Is that what he meant? Because without having read any of his work, and relying only on my practice with relational DBs, I would say it would be nice if columns were not NULLable, thereby removing ambiguity from non-inner joins.
Yes, he meant no NULL anywhere. The relational model as originally formulated by E.F. Codd did not have NULL. It was only much later that some tried to extend it by adding NULL (or even two different kinds of NULL).
In Date's book "Database in Depth" he gives some wonderful examples of how NULL in SQL breaks things. One I recall involved a couple simple tables and a simple question about the data.
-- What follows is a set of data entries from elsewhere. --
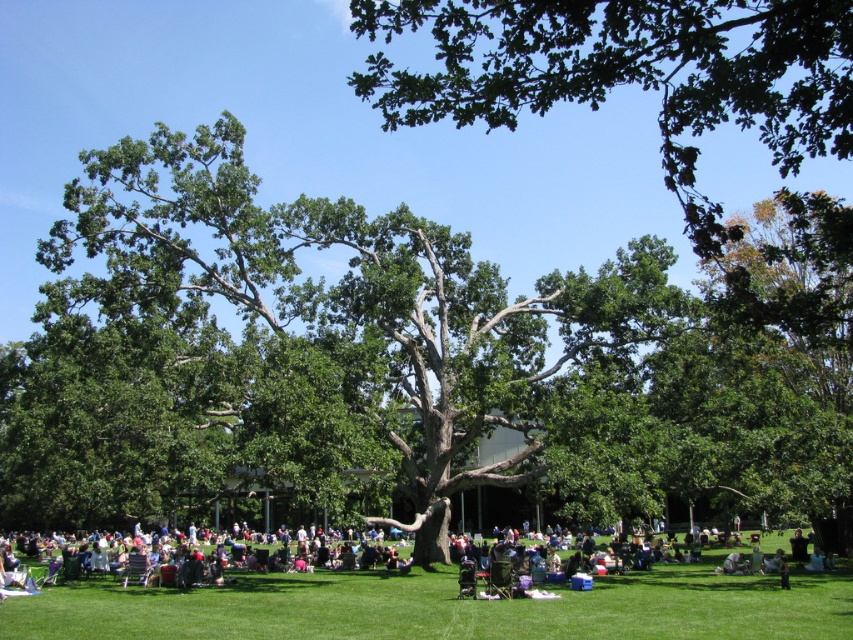
Does point (715, 216) come farther from viewer compared to point (786, 595)?

That is True.

Who is taller, green leafy tree at upper center or dark green fabric chair at lower center?

green leafy tree at upper center

At what (x,y) coordinates should I click in order to perform the action: click on green leafy tree at upper center. Please return your answer as a coordinate pair (x, y). The image size is (853, 640). Looking at the image, I should click on (630, 72).

Locate an element on the screen. The width and height of the screenshot is (853, 640). green leafy tree at center is located at coordinates (401, 358).

How much distance is there between green leafy tree at center and dark green fabric chair at lower center?

The distance of green leafy tree at center from dark green fabric chair at lower center is 13.34 meters.

Is point (422, 330) positioned after point (383, 577)?

Yes.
There were something like half a dozen or so reasonable ways one might write a query to answer the question--and there were many different answers depending on the exact query.
"Database in Depth" has been updated and refocused more on SQL, and is now called "SQL and Relational Theory". He sums up in the latter book the problem with NULL thusly:
To sum up: If you have any nulls in your database, then
you’re getting wrong answers to certain of your queries.
What’s more, you have no way of knowing, in general,
just which queries you’re getting wrong answers to and
which not; all results become suspect. You can never
trust the answers you get from a database with nulls.
In my opinion, this state of affairs is a complete
showstopper.
That depends on how and when you're going to use it. It's fine with small data sets, or if you're going to run the query and cache its output periodically. With MySQL you can also speed it up quite a bit by selecting only an indexed column rather than `SELECT *`.
But yeah, if it's in a query that you're going to run on every single hit to the index page of a busy site, then you're going to have problems.
All "wrong" queries are wrong in PostgreSQL as well (and #3 won't even parse). The workarounds for #4, #3 and #2 are different for PostgreSQL, the others will work.